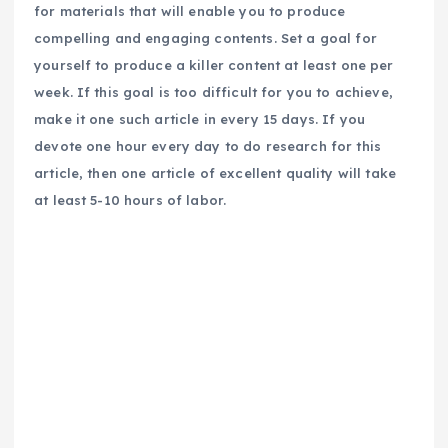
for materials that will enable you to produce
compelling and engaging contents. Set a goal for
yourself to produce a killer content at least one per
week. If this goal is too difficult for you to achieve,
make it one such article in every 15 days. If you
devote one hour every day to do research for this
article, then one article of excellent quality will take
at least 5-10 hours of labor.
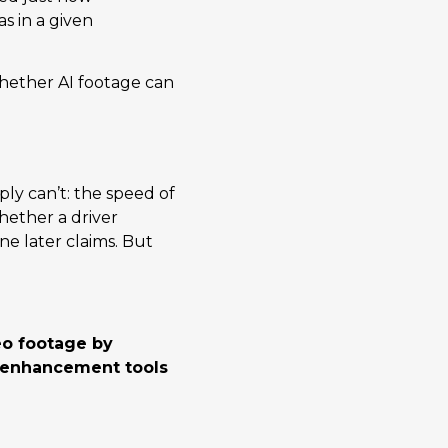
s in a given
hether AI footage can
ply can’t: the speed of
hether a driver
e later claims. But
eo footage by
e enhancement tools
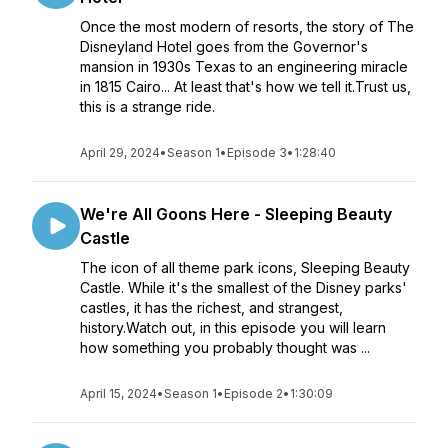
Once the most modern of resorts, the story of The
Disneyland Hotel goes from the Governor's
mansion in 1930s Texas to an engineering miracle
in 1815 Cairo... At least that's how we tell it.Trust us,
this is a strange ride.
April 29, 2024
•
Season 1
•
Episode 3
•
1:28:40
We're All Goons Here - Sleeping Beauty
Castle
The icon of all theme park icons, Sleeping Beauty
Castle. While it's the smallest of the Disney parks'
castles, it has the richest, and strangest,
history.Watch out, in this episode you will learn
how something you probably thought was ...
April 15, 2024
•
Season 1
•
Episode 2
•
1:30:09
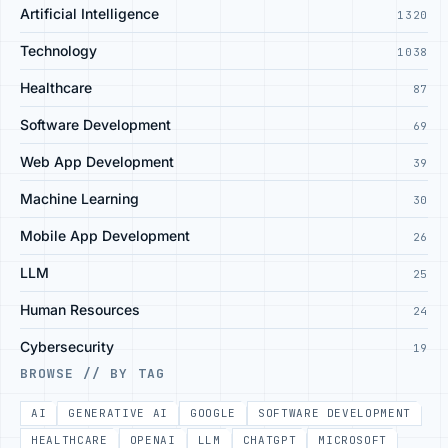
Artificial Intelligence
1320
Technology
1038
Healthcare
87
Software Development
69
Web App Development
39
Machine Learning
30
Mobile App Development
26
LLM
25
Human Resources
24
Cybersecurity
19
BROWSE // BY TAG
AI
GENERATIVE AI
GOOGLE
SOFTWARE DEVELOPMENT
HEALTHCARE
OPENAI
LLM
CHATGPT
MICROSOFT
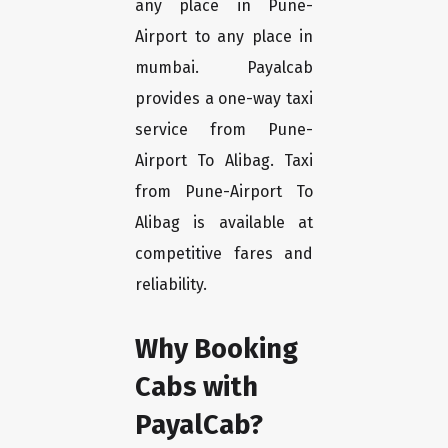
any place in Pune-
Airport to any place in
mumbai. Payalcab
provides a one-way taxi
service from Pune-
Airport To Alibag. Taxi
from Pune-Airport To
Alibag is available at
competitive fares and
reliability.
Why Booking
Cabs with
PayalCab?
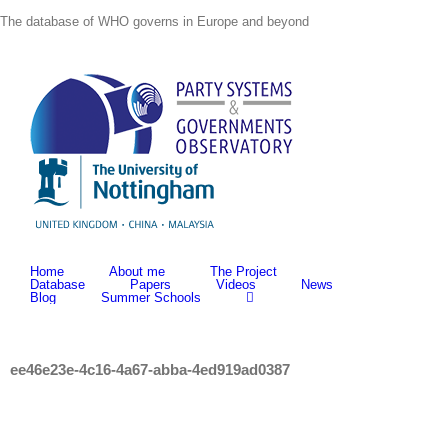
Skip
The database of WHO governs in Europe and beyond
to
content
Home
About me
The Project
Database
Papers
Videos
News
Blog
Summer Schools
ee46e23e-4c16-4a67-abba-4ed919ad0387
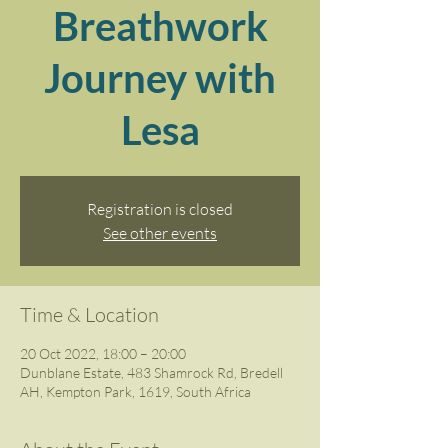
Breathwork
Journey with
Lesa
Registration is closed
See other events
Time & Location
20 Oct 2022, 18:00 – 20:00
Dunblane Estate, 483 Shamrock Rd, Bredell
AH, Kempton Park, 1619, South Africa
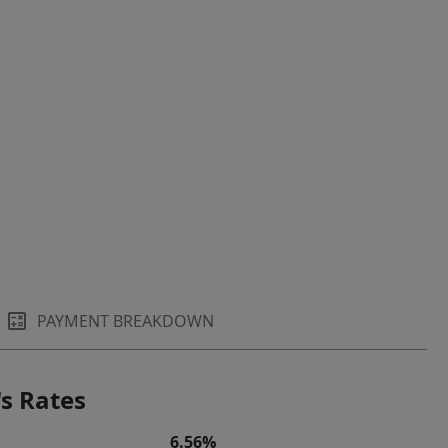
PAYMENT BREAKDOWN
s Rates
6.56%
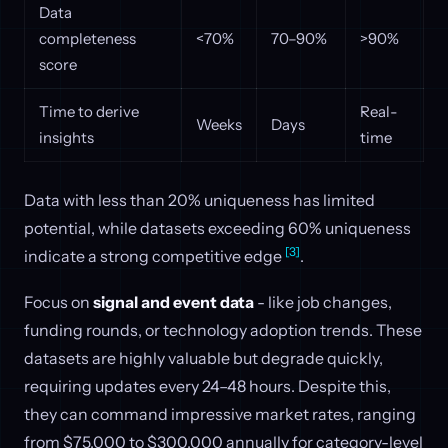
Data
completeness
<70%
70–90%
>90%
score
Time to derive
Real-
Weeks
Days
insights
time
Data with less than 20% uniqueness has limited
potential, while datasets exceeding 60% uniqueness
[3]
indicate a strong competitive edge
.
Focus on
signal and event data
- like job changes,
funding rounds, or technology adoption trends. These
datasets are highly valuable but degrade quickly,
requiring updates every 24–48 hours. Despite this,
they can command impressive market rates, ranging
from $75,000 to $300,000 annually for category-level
○ ○ ○ ○
■ **Exercise**
Edit the part that opens at the start of the rows and closes with the line containing "ee46e23e-4c16-4a67-abba-4ed919ad0387" by changing "article" to "post" everywhere and leaving all else as it is. Give back only those lines, without the pictures.

■ **Answer box**
for materials that will enable you to produce
compelling and engaging contents. Set a goal for
yourself to produce a killer content at least one per
week. If this goal is too difficult for you to achieve,
make it one such post in every 15 days. If you
devote one hour every day to do research for this
post, then one post of excellent quality will take
at least 5-10 hours of labor.
s in a given
hether AI footage can
ply can’t: the speed of
hether a driver
e later claims. But
eo footage by
e enhancement tools
Once the most modern of resorts, the story of The
Disneyland Hotel goes from the Governor's
mansion in 1930s Texas to an engineering miracle
in 1815 Cairo... At least that's how we tell it.Trust us,
this is a strange ride.
April 29, 2024
•
Season 1
•
Episode 3
•
1:28:40
We're All Goons Here - Sleeping Beauty
Castle
The icon of all theme park icons, Sleeping Beauty
Castle. While it's the smallest of the Disney parks'
castles, it has the richest, and strangest,
history.Watch out, in this episode you will learn
how something you probably thought was ...
April 15, 2024
•
Season 1
•
Episode 2
•
1:30:09
Artificial Intelligence
1320
Technology
1038
Healthcare
87
Software Development
69
Web App Development
39
Machine Learning
30
Mobile App Development
26
LLM
25
Human Resources
24
Cybersecurity
19
BROWSE // BY TAG
AI
GENERATIVE AI
GOOGLE
SOFTWARE DEVELOPMENT
HEALTHCARE
OPENAI
LLM
CHATGPT
MICROSOFT
any place in Pune-
Airport to any place in
mumbai. Payalcab
provides a one-way taxi
service from Pune-
Airport To Alibag. Taxi
from Pune-Airport To
Alibag is available at
competitive fares and
reliability.
Why Booking
Cabs with
PayalCab?
Skip
The database of WHO governs in Europe and beyond
to
content
Home
About me
The Project
Database
Papers
Videos
News
Blog
Summer Schools
ee46e23e-4c16-4a67-abba-4ed919ad0387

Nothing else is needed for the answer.